» **How to complete this task**
Please copy out the entries below exactly, beginning with the line that contains "left wrist: (109, 267)" and ending with the line that contains "left elbow: (300, 216)", and include nothing outside that span.

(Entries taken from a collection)
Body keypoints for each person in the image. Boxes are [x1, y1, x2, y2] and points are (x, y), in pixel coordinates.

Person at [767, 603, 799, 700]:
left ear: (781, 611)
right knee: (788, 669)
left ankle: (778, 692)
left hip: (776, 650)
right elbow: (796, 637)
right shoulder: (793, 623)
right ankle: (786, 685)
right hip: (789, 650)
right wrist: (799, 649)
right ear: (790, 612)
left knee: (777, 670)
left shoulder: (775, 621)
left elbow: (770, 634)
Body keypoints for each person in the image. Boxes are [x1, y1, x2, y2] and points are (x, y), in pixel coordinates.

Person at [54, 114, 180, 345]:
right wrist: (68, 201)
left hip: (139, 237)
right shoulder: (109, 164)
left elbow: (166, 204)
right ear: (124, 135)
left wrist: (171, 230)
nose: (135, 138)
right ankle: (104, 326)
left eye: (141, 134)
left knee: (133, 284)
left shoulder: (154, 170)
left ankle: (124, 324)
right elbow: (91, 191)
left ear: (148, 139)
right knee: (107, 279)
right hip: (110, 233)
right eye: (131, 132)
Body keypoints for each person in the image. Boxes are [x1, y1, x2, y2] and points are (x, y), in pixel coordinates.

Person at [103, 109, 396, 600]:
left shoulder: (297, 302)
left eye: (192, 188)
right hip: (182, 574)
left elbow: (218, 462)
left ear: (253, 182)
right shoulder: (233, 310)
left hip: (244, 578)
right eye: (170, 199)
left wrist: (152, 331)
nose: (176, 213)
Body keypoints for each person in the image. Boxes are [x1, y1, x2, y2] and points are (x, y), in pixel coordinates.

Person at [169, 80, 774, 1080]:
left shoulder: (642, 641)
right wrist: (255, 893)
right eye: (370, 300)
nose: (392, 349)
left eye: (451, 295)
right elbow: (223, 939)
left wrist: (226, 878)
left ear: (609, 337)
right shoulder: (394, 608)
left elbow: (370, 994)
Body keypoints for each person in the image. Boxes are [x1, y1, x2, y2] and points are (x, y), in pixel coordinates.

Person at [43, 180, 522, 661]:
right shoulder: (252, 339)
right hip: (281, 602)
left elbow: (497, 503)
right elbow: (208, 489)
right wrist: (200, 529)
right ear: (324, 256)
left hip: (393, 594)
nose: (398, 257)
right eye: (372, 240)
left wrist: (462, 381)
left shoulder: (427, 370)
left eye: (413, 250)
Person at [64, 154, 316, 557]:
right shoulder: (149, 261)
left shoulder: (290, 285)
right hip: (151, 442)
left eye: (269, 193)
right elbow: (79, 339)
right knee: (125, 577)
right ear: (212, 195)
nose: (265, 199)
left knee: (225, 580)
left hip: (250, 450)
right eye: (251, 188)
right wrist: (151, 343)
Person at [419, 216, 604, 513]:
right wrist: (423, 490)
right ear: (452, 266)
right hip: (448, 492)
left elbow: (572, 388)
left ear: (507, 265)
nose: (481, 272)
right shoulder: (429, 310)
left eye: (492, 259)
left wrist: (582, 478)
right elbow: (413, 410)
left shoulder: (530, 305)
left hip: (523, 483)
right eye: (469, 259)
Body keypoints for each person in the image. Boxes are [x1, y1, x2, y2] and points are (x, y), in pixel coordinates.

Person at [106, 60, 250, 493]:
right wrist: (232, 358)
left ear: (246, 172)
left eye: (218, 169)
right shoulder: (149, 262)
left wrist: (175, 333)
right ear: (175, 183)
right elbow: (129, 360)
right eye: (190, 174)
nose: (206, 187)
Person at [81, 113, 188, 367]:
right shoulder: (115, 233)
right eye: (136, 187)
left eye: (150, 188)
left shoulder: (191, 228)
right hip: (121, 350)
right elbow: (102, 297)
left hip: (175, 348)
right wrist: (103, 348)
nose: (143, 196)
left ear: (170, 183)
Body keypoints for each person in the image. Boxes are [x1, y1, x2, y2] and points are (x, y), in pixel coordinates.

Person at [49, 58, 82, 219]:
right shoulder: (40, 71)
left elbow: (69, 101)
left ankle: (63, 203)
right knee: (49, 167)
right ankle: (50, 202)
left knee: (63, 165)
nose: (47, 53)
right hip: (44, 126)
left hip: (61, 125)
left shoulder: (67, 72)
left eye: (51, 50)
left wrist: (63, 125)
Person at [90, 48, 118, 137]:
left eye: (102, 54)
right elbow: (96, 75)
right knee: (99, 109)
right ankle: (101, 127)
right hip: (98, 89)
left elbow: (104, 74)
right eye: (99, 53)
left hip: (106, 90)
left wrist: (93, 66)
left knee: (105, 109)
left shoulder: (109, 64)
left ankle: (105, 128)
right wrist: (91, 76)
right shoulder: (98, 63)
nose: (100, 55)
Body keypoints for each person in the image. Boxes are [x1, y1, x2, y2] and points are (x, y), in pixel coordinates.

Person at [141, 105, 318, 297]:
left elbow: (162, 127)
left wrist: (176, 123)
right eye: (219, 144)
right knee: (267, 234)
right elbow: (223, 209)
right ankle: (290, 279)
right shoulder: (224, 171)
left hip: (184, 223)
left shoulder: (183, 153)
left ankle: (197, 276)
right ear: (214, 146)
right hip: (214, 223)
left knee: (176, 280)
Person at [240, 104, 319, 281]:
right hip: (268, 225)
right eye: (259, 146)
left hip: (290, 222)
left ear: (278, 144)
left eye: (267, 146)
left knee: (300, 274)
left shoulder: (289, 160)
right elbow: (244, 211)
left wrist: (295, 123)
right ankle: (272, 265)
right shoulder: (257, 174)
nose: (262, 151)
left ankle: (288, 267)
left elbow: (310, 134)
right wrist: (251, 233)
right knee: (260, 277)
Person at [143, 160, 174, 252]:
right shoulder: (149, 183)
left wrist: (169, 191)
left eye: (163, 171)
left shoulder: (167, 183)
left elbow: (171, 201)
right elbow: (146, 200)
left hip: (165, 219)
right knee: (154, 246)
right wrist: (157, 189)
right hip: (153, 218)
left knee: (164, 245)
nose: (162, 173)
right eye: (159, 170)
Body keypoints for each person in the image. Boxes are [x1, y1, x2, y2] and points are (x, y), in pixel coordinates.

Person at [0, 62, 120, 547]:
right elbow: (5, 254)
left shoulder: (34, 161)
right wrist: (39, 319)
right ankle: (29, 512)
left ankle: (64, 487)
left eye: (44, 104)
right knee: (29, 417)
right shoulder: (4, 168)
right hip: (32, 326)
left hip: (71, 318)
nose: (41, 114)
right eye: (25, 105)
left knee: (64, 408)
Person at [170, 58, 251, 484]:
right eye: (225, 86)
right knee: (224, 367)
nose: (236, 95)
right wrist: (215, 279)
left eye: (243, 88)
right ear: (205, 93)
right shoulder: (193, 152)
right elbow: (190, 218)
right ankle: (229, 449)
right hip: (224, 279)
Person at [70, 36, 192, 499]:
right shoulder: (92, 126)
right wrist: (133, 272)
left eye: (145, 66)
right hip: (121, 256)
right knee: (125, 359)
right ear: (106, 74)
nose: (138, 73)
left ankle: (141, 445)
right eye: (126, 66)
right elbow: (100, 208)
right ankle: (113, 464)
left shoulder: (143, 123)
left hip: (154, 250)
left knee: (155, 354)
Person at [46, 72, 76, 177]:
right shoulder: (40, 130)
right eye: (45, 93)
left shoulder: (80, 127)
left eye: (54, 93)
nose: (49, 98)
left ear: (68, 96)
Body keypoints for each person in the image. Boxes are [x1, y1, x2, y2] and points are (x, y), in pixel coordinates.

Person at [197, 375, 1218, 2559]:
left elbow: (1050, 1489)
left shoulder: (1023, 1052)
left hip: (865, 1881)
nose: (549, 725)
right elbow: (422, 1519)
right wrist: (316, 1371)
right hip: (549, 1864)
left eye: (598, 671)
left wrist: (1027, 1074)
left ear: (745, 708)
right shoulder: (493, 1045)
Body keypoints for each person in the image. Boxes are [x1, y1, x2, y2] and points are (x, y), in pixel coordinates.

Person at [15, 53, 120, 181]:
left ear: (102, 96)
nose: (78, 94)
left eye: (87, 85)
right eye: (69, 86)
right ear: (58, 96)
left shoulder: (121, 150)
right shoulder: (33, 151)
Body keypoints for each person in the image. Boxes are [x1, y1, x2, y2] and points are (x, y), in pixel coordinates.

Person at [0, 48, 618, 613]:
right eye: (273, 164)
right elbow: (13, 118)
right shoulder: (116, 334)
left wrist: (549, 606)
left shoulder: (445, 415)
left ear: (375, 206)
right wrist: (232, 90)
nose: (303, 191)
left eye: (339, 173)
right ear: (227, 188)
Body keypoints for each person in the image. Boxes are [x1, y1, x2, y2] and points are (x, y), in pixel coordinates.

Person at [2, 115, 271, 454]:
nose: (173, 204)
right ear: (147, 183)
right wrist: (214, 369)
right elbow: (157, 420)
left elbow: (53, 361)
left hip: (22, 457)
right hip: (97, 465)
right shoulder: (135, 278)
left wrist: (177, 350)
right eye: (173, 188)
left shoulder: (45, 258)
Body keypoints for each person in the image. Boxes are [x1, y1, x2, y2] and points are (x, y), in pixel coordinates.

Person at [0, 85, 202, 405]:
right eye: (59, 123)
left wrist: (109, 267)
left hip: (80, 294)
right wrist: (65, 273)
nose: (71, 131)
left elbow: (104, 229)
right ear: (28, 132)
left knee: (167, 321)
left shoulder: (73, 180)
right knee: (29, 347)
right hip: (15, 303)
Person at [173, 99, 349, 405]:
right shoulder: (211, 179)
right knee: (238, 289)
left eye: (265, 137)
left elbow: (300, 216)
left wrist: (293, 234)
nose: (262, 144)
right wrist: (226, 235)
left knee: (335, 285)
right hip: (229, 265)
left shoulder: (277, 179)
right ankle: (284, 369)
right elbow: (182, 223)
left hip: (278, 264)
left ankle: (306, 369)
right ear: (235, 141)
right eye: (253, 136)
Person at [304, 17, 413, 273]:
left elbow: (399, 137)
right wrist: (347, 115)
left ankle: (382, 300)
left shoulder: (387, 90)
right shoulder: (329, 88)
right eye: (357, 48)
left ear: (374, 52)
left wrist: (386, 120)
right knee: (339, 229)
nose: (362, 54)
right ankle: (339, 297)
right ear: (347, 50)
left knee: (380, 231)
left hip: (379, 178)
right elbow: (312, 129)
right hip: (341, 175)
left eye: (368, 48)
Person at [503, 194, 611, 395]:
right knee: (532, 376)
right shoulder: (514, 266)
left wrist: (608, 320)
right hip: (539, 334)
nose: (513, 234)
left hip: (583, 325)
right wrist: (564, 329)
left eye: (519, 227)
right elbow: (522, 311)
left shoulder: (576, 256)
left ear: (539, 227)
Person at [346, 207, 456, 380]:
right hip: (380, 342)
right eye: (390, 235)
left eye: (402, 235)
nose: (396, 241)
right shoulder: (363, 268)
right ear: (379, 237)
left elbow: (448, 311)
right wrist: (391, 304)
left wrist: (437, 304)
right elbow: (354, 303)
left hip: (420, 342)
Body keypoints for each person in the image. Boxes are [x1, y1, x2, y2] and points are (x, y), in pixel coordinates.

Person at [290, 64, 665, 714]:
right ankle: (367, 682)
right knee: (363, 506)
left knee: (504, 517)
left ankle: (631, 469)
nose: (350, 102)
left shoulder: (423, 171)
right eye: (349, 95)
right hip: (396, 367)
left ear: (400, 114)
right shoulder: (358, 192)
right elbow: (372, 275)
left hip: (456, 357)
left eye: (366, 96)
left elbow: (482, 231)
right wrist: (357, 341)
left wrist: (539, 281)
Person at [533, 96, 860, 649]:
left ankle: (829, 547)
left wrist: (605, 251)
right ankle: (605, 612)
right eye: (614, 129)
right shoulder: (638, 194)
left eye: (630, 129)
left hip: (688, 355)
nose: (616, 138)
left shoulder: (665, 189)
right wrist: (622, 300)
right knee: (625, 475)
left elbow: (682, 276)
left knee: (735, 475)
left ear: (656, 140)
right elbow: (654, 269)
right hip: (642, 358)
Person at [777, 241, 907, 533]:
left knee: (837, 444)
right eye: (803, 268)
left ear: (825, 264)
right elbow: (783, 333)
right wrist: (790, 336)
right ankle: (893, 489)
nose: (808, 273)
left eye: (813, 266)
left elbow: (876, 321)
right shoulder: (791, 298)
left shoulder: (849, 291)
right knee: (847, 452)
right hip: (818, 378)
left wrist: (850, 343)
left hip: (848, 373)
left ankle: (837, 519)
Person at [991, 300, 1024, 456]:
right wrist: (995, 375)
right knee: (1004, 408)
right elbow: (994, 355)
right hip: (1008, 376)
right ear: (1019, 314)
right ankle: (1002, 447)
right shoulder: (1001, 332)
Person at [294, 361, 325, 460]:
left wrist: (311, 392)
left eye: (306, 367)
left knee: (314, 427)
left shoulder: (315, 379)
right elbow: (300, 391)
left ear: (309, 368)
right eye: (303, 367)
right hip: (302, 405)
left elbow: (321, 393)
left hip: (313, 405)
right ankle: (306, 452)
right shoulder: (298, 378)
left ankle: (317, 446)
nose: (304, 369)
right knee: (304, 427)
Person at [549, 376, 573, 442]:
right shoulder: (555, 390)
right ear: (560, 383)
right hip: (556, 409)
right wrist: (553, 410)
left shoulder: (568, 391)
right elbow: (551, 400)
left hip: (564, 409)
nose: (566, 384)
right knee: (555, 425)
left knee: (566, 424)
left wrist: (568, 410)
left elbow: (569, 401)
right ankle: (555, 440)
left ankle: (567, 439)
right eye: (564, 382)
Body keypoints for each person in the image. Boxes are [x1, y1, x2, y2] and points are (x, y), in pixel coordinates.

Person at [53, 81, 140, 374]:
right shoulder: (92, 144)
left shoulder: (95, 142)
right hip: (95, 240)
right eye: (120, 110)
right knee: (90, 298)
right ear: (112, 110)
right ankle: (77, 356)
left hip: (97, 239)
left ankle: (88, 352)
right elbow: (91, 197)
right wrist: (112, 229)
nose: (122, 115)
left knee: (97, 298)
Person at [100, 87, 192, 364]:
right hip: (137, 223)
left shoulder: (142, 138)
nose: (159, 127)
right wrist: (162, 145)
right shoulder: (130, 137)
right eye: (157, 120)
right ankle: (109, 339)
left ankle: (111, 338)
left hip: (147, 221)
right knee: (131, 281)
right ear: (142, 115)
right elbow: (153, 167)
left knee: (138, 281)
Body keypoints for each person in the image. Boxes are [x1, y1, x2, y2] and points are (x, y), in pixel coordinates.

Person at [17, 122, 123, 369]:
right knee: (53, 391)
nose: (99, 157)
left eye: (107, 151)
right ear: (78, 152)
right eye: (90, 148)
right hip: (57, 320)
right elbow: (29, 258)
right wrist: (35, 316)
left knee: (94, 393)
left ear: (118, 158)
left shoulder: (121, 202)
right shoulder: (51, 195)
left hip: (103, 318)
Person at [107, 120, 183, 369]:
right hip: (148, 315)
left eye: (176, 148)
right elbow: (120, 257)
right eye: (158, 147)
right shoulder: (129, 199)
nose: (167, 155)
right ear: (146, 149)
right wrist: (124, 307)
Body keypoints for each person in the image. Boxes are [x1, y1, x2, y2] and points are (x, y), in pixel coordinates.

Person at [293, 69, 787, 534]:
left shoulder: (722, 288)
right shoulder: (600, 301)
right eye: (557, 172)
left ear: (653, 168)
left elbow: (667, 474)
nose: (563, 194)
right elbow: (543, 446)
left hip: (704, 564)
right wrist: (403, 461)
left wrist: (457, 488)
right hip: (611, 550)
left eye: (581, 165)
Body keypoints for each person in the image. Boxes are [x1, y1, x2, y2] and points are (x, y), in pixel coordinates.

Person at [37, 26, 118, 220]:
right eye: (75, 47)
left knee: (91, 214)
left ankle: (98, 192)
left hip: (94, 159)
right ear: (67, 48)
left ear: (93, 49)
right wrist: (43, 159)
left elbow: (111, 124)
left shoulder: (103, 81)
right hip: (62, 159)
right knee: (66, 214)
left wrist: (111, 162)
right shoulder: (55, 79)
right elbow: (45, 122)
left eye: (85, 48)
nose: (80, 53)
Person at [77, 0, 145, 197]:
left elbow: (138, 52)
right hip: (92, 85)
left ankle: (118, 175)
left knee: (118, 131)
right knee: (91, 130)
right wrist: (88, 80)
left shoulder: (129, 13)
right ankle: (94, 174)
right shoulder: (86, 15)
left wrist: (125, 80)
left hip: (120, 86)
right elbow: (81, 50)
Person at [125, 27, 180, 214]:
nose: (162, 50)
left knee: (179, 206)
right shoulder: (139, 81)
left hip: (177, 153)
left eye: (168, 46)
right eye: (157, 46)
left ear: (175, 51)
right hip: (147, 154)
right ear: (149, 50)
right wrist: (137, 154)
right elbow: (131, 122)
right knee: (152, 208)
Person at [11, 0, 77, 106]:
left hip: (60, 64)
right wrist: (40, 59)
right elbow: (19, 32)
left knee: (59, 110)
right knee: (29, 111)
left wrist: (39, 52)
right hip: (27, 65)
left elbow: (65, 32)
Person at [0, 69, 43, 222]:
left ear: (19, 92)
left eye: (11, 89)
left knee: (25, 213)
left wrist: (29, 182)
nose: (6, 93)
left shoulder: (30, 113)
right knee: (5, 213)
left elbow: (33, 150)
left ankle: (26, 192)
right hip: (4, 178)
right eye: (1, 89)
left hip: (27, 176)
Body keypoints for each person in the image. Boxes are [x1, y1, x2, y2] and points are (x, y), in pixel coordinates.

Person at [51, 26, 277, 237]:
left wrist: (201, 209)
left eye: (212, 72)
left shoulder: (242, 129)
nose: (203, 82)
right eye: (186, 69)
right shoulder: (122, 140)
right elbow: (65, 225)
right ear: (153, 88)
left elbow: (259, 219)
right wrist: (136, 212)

» **Result of this task**
left wrist: (109, 267)
left hip: (80, 294)
right wrist: (65, 273)
nose: (71, 131)
left elbow: (104, 229)
right ear: (28, 132)
left knee: (167, 321)
left shoulder: (73, 180)
right knee: (29, 347)
right hip: (15, 303)
Person at [173, 99, 349, 405]:
right shoulder: (211, 179)
right knee: (238, 289)
left eye: (265, 137)
left elbow: (300, 216)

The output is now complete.